To make changes to the site, see the Quart docs.
make web11
Runs the HTTP/1.1 server at https://0.0.0.0:5011 .
make web2
Runs the HTTP/2 server, with server push, at https://0.0.0.0:5020 .
make web2-no-push
Runs the HTTP/2 server, with server push disabled, at https://0.0.0.0:5030 .
make proxy
Runs the non-interactive mitmdump at https://0.0.0.0:8080 . If you are not familiar with mitmproxy, you should use this one.
make proxy-tui
Runs the interactive TUI mitmproxy at https://0.0.0.0:8080 . See mitmproxy docs for usage.
make certs
Generates self-signed certs for the HTTPS servers to use. You shouldn't have to run this manually.
make clean
Cleans up the repo by deleting the virtualenv and certificates.
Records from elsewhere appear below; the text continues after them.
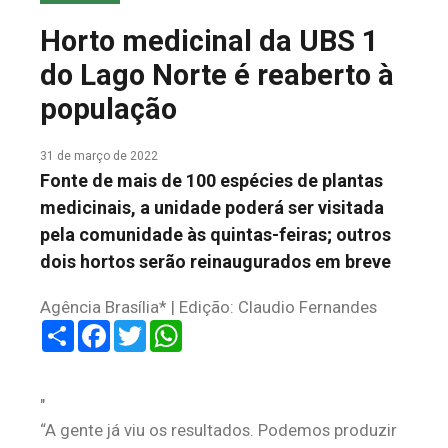
COLUNA DO MEIO
Horto medicinal da UBS 1
FALE CONOSCO
do Lago Norte é reaberto à
população
31 de março de 2022
Fonte de mais de 100 espécies de plantas
medicinais, a unidade poderá ser visitada
pela comunidade às quintas-feiras; outros
dois hortos serão reinaugurados em breve
Agência Brasília* | Edição: Claudio Fernandes
Share
Facebook
Twitter
WhatsApp
“A gente já viu os resultados. Podemos produzir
This project was tested using a combination of Mozilla Firefox 76 and Google Chrome 81. There are a few interesting browser behaviors to note:
Mozilla Firefox
It also seems that Firefox does not accept the server-pushed resources from the
web2
server in this project, even though it does work on Chrome. I poked
around a bit with nghttp2 and suspect
that this might actually be a hypercorn/Quart bug, but needs more investigation
to say for sure.
Google Chrome
- Network throttling does not work for nested iframes. The delay is applied for the first iframe loaded, and then all nested iframes are loaded without the throttling settings applied. I did not test this for other nested dependencies (e.g. image url in CSS) but suspect it may also cause issues.
Both browsers
- When iframes content is provided via srcdoc (as it is in the SSDR script),
the resulting iframe has a small fixed height (193 in Firefox, 150 in Chrome).
This can be overridden by injecting an inline
height: 100%
on the html and body tags of the iframe content, but I'm unsure if that negatively affects rendering in other ways.
-
A Cloud-based Content Gathering Network (Debopam Bhattacherjee et al.) presents the idea of a content gathering network (CGN), which hosts CGN nodes (RDR proxies) in public clouds close to popular sites. One limitation here is that clients must trust the CGN node to MITM their HTTPS traffic. Shoutout to Adrian Colyer's blog The Morning Paper for introducing me to this idea.
-
WatchTower (Ravi Netravali et al.) uses HTTPS sharding and a system which dynamically predicts when RDR will actually increase load times to only proxy when it helps.
-
High Performance Browser Networking (Ilya Grigorik) is a great resource for understanding web performance at a network/protocol level.
-
HTTP/2 Server Push is a protocol-level implementation of pushing dependencies proactively. This captures the benefits of inlining while preserving caching. Deciding exactly which resources to push can be an interesting problem.
-
WProf (Xiao Sophia Wang et al.) (site) identifies precise browser behavior with respect to dependencies. This would be useful for developing better inlining/server push policies that improve the user experience.
In addition to CGN and WatchTower, there are many other proxy-based or split-browser systems to improve page load times, like Flywheel (Google), Silk (Amazon), Shandian (Xiao Sophia Wang et al.), and Prophecy (Ravi Netravali et al.).